Too often we hear of record labels forming and, just as quickly, disintegrating because of either the reality of the long-term responsibilities needed to make a roster thrive or becoming disillusioned with its potential prosperity. It comes as no surprise, then, that a label like Joyful Noise Recordings has stood the test of time considering the myriad of creative paths they’ve forged.
Providing an innate, curatorial knack that ties together diverse artists like Kishi Bashi, Tropical Fuck Storm and Jad Fair, Joyful Noise transcends boundaries and broadens the limitations of what a record label can successfully encompass.
Established in 2003 as a means to add legitimacy to his experimental-noise band in college, founder Karl Hofstetter worked part-time releasing records for his friends’ bands until his label steadily built traction at the turn of 2010. Focusing on limited tactile releases, the idea to put out a Joan of Arc cassette tape box set seemed like an outlandish idea at the time, but was the catalyst for what fueled the label to garner a wider audience.
“I had no idea if anyone would care or if anyone would buy it, I just knew I was a huge fan of Joan of Arc and wanted to release this art object off their catalogue,” said Hofstetter in a Zoom interview with Ears to Feed. “To my surprise, it sold out in one day and that taught me a lot about the trajectory in which I should take the label.”
Building to its current team of ten employees, Joyful Noise Recordings has since come out with roughly 350 releases in various physical formats, instilling a rebellious spirit by carving out new approaches and not attempting to emulate a music industry of the past.

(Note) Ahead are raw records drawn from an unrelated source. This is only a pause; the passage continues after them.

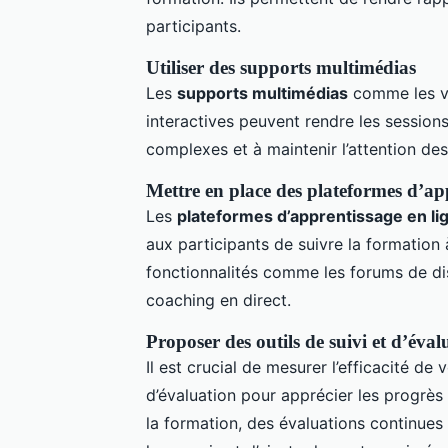
participants.
Utiliser des supports multimédias
Les
supports multimédias
comme les vi
interactives peuvent rendre les sessions
complexes et à maintenir l’attention des
Mettre en place des plateformes d’ap
Les
plateformes d’apprentissage en li
aux participants de suivre la formation
fonctionnalités comme les forums de dis
coaching en direct.
Proposer des outils de suivi et d’éval
Il est crucial de mesurer l’efficacité d
d’évaluation pour apprécier les progrès
la formation, des évaluations continues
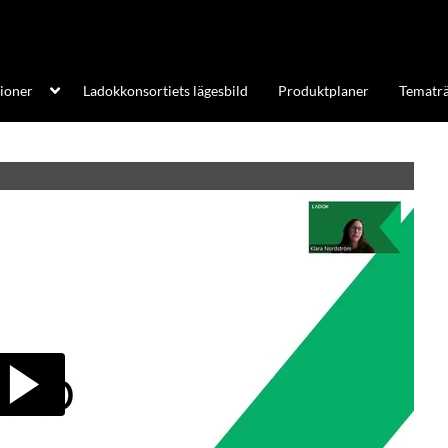
tioner
Ladokkonsortiets lägesbild
Produktplaner
Tematrä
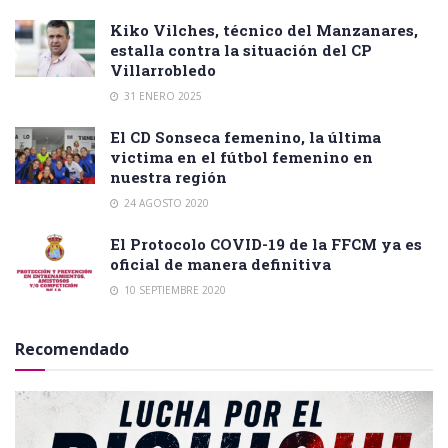
Kiko Vilches, técnico del Manzanares,
estalla contra la situación del CP
Villarrobledo
31 ENERO 2025
El CD Sonseca femenino, la última
victima en el fútbol femenino en
nuestra región
24 AGOSTO 2020
El Protocolo COVID-19 de la FFCM ya es
oficial de manera definitiva
10 SEPTIEMBRE 2020
Recomendado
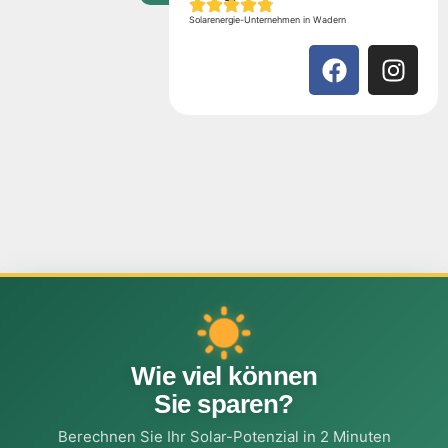
Solarenergie-Unternehmen in Wadern
Wie viel können
Sie sparen?
Berechnen Sie Ihr Solar-Potenzial in 2 Minuten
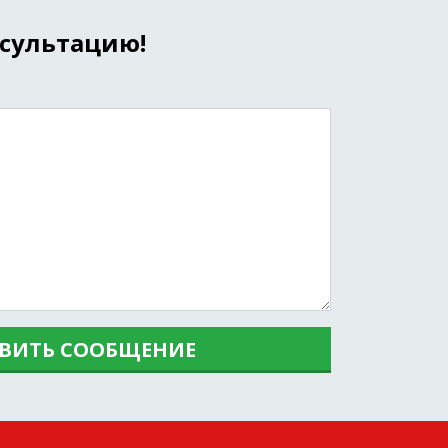
нсультацию!
ВИТЬ СООБЩЕНИЕ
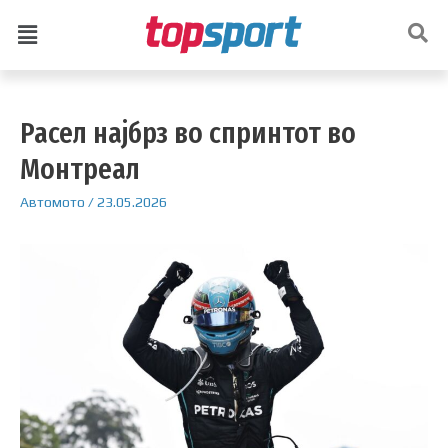
Расел најбрз во спринтот во
Монтреал
Автомото
/
23.05.2026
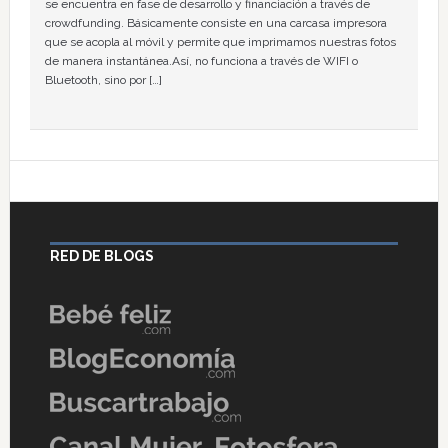
se encuentra en fase de desarrollo y financiación a través de
crowdfunding. Básicamente consiste en una carcasa impresora
que se acopla al móvil y permite que imprimamos nuestras fotos
de manera instantánea.Así, no funciona a través de WIFI o
Bluetooth, sino por […]
RED DE BLOGS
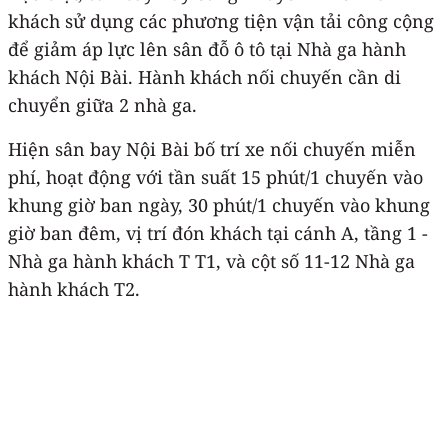
khách sử dụng các phương tiện vận tải công cộng
để giảm áp lực lên sân đỗ ô tô tại Nhà ga hành
khách Nội Bài. Hành khách nối chuyến cần di
chuyển giữa 2 nhà ga.
Hiện sân bay Nội Bài bố trí xe nối chuyến miễn
phí, hoạt động với tần suất 15 phút/1 chuyến vào
khung giờ ban ngày, 30 phút/1 chuyến vào khung
giờ ban đêm, vị trí đón khách tại cánh A, tầng 1 -
Nhà ga hành khách T T1, và cột số 11-12 Nhà ga
hành khách T2.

Joyful Noise has forged multiple revenue streams like a VIP membership program, mystery singles, rarities, unique art objects and more, which allow greater creative freedom for the label to expand and invest in new acts.
As a curatorial entity, the label has formed meaningful relationships with other innovators, which they may not have had the chance to work with if it wasn’t for their archival White Label Series. Reviving and revitalizing albums that just as easily could have disappeared into obscurity, the series sees people like Thurston Moore, St. Vincent and Lydia Lunch identifying their favorite underappreciated albums to be released by Joyful Noise.
“It’s really cool to be able to get a curator’s statement,” said Hofstetter. “You get this completely unknown band that no one’s ever heard of, but you [also] get this statement from David Lynch saying, ‘here’s why this record really matters.’”
Labels have had to drastically shift gears to accommodate for the lack of live shows their artists were facing and assess how to best direct an online audience to their roster. With such an ingrained and loyal fanbase, Joyful Noise were met with an increase in direct sales and enduring support from their followers. Yet, they were still accustomed to an album release being paired with bands on the road playing in front of a live audience.
“We really had to throw ideas at the wall to try and figure out how to promote records that had been released but were still very fresh in a world without touring,” said Hofstetter. “I wouldn’t say we’ve necessarily cracked that code, we’ve just done things like releasing supplemental material that points back to the record.”
An example of this is Deerhoof’s three contributory albums that supported 2020’s full length Future Teenage Cave Artists, as well as advanced listening parties where fans could interact directly with the artists in a live-streaming format.
Constantly aware of and adapting to their surroundings, Hofstetter and his team continually reassess their priorities and engage in ways to reflect the wider world while still maintaining steadfast relations with their artists.
“Our goal is always to put as much creative energy into each project so that they can really see their full potential,” Hofstetter said. “Labels really aren’t gatekeepers anymore. It’s more a matter of […] is the label the right entity to translate the artist’s vision for the general populous, is how I think of it. We definitely think of ourselves as artistic partners with each band.”
Hofstetter said a big part of Joyful Noise’s success comes in an effort to separate preconceived notions of what a label should be in its decisions.
“For me, the breakthrough happened when I gave up trying to emulate what other labels around me were doing and instead focused on my own crazy ideas and carve my own path,” he said. “I think now more than ever it’s important for labels to be their own creative voice. You’re not going to be of much value if you’re stuck in the past or if you’re thinking of a label as just a financier.”